▶ PROBLEM STATEMENT
Write out the whole of the material exactly.

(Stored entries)
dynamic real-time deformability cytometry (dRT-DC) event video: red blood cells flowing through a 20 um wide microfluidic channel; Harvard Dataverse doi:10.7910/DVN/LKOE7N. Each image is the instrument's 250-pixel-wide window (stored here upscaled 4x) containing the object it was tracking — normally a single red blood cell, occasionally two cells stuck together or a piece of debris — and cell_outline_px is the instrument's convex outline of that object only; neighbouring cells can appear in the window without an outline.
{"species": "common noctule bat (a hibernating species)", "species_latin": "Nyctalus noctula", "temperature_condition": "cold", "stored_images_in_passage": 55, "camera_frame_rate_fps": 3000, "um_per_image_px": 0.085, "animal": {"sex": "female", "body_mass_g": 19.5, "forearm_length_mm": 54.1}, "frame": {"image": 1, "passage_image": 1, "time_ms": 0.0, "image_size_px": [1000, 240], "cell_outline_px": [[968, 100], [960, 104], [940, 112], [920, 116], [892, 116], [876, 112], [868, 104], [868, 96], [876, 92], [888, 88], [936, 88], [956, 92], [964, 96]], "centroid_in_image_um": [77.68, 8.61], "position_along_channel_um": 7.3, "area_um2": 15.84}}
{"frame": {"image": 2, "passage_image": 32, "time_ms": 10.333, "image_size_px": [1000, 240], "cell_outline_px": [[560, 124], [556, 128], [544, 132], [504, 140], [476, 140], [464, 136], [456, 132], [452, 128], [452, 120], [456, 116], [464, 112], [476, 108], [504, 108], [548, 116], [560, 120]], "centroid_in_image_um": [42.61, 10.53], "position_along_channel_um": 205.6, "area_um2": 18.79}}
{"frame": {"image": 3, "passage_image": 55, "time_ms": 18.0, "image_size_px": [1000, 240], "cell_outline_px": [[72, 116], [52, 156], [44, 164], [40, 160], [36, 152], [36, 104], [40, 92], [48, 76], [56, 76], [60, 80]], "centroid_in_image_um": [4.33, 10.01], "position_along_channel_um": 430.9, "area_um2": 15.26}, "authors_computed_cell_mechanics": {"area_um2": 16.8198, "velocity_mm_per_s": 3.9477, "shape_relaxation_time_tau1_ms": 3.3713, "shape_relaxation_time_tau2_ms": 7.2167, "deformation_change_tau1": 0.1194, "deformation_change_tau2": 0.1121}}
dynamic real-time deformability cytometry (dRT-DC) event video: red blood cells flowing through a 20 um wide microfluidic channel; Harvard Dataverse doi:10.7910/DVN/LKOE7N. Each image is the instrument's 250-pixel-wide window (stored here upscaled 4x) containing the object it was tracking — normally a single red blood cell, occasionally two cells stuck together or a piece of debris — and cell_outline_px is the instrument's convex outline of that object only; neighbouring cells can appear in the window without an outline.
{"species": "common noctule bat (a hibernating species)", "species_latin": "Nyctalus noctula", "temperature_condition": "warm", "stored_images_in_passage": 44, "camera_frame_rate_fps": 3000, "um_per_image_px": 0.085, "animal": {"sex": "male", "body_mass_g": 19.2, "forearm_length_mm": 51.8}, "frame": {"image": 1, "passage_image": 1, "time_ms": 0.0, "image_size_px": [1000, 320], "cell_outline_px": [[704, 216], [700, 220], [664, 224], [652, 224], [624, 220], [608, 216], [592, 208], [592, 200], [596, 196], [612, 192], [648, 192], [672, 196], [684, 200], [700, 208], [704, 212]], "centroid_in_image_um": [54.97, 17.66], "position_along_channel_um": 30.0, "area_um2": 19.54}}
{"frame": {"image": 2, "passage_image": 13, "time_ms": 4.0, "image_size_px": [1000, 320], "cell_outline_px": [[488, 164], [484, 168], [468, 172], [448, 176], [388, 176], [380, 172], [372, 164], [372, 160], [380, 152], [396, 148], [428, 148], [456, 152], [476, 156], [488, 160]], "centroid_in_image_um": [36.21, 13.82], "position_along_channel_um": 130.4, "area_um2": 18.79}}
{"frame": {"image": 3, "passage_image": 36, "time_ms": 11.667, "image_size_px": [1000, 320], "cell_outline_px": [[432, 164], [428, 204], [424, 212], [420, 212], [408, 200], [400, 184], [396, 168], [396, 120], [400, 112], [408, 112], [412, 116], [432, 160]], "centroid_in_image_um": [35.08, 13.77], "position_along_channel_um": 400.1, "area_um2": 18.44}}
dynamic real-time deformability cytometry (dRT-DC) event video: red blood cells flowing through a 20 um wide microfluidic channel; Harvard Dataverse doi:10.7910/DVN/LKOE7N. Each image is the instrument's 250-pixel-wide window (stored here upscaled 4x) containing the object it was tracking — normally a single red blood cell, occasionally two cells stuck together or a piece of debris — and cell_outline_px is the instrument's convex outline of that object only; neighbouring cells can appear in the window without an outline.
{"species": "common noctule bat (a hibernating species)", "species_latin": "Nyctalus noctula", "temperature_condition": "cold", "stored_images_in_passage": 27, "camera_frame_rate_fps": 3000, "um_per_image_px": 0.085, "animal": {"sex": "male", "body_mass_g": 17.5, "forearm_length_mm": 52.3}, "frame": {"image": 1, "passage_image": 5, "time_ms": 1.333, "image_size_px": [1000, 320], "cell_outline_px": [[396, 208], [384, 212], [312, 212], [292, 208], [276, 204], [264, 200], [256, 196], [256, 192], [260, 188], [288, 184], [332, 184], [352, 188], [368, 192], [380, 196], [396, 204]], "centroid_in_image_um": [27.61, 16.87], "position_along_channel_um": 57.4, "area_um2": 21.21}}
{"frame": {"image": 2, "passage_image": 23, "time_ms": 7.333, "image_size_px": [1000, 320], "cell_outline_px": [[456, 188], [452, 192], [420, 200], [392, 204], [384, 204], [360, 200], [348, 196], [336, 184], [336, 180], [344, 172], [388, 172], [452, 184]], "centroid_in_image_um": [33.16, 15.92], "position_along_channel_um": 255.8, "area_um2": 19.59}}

▶ REPLY
dynamic real-time deformability cytometry (dRT-DC) event video: red blood cells flowing through a 20 um wide microfluidic channel; Harvard Dataverse doi:10.7910/DVN/LKOE7N. Each image is the instrument's 250-pixel-wide window (stored here upscaled 4x) containing the object it was tracking — normally a single red blood cell, occasionally two cells stuck together or a piece of debris — and cell_outline_px is the instrument's convex outline of that object only; neighbouring cells can appear in the window without an outline.
{"species": "common noctule bat (a hibernating species)", "species_latin": "Nyctalus noctula", "temperature_condition": "cold", "stored_images_in_passage": 55, "camera_frame_rate_fps": 3000, "um_per_image_px": 0.085, "animal": {"sex": "female", "body_mass_g": 19.5, "forearm_length_mm": 54.1}, "frame": {"image": 1, "passage_image": 1, "time_ms": 0.0, "image_size_px": [1000, 240], "cell_outline_px": [[968, 100], [960, 104], [940, 112], [920, 116], [892, 116], [876, 112], [868, 104], [868, 96], [876, 92], [888, 88], [936, 88], [956, 92], [964, 96]], "centroid_in_image_um": [77.68, 8.61], "position_along_channel_um": 7.3, "area_um2": 15.84}}
{"frame": {"image": 2, "passage_image": 32, "time_ms": 10.333, "image_size_px": [1000, 240], "cell_outline_px": [[560, 124], [556, 128], [544, 132], [504, 140], [476, 140], [464, 136], [456, 132], [452, 128], [452, 120], [456, 116], [464, 112], [476, 108], [504, 108], [548, 116], [560, 120]], "centroid_in_image_um": [42.61, 10.53], "position_along_channel_um": 205.6, "area_um2": 18.79}}
{"frame": {"image": 3, "passage_image": 55, "time_ms": 18.0, "image_size_px": [1000, 240], "cell_outline_px": [[72, 116], [52, 156], [44, 164], [40, 160], [36, 152], [36, 104], [40, 92], [48, 76], [56, 76], [60, 80]], "centroid_in_image_um": [4.33, 10.01], "position_along_channel_um": 430.9, "area_um2": 15.26}, "authors_computed_cell_mechanics": {"area_um2": 16.8198, "velocity_mm_per_s": 3.9477, "shape_relaxation_time_tau1_ms": 3.3713, "shape_relaxation_time_tau2_ms": 7.2167, "deformation_change_tau1": 0.1194, "deformation_change_tau2": 0.1121}}
dynamic real-time deformability cytometry (dRT-DC) event video: red blood cells flowing through a 20 um wide microfluidic channel; Harvard Dataverse doi:10.7910/DVN/LKOE7N. Each image is the instrument's 250-pixel-wide window (stored here upscaled 4x) containing the object it was tracking — normally a single red blood cell, occasionally two cells stuck together or a piece of debris — and cell_outline_px is the instrument's convex outline of that object only; neighbouring cells can appear in the window without an outline.
{"species": "common noctule bat (a hibernating species)", "species_latin": "Nyctalus noctula", "temperature_condition": "warm", "stored_images_in_passage": 44, "camera_frame_rate_fps": 3000, "um_per_image_px": 0.085, "animal": {"sex": "male", "body_mass_g": 19.2, "forearm_length_mm": 51.8}, "frame": {"image": 1, "passage_image": 1, "time_ms": 0.0, "image_size_px": [1000, 320], "cell_outline_px": [[704, 216], [700, 220], [664, 224], [652, 224], [624, 220], [608, 216], [592, 208], [592, 200], [596, 196], [612, 192], [648, 192], [672, 196], [684, 200], [700, 208], [704, 212]], "centroid_in_image_um": [54.97, 17.66], "position_along_channel_um": 30.0, "area_um2": 19.54}}
{"frame": {"image": 2, "passage_image": 13, "time_ms": 4.0, "image_size_px": [1000, 320], "cell_outline_px": [[488, 164], [484, 168], [468, 172], [448, 176], [388, 176], [380, 172], [372, 164], [372, 160], [380, 152], [396, 148], [428, 148], [456, 152], [476, 156], [488, 160]], "centroid_in_image_um": [36.21, 13.82], "position_along_channel_um": 130.4, "area_um2": 18.79}}
{"frame": {"image": 3, "passage_image": 36, "time_ms": 11.667, "image_size_px": [1000, 320], "cell_outline_px": [[432, 164], [428, 204], [424, 212], [420, 212], [408, 200], [400, 184], [396, 168], [396, 120], [400, 112], [408, 112], [412, 116], [432, 160]], "centroid_in_image_um": [35.08, 13.77], "position_along_channel_um": 400.1, "area_um2": 18.44}}
dynamic real-time deformability cytometry (dRT-DC) event video: red blood cells flowing through a 20 um wide microfluidic channel; Harvard Dataverse doi:10.7910/DVN/LKOE7N. Each image is the instrument's 250-pixel-wide window (stored here upscaled 4x) containing the object it was tracking — normally a single red blood cell, occasionally two cells stuck together or a piece of debris — and cell_outline_px is the instrument's convex outline of that object only; neighbouring cells can appear in the window without an outline.
{"species": "common noctule bat (a hibernating species)", "species_latin": "Nyctalus noctula", "temperature_condition": "cold", "stored_images_in_passage": 27, "camera_frame_rate_fps": 3000, "um_per_image_px": 0.085, "animal": {"sex": "male", "body_mass_g": 17.5, "forearm_length_mm": 52.3}, "frame": {"image": 1, "passage_image": 5, "time_ms": 1.333, "image_size_px": [1000, 320], "cell_outline_px": [[396, 208], [384, 212], [312, 212], [292, 208], [276, 204], [264, 200], [256, 196], [256, 192], [260, 188], [288, 184], [332, 184], [352, 188], [368, 192], [380, 196], [396, 204]], "centroid_in_image_um": [27.61, 16.87], "position_along_channel_um": 57.4, "area_um2": 21.21}}
{"frame": {"image": 2, "passage_image": 23, "time_ms": 7.333, "image_size_px": [1000, 320], "cell_outline_px": [[456, 188], [452, 192], [420, 200], [392, 204], [384, 204], [360, 200], [348, 196], [336, 184], [336, 180], [344, 172], [388, 172], [452, 184]], "centroid_in_image_um": [33.16, 15.92], "position_along_channel_um": 255.8, "area_um2": 19.59}}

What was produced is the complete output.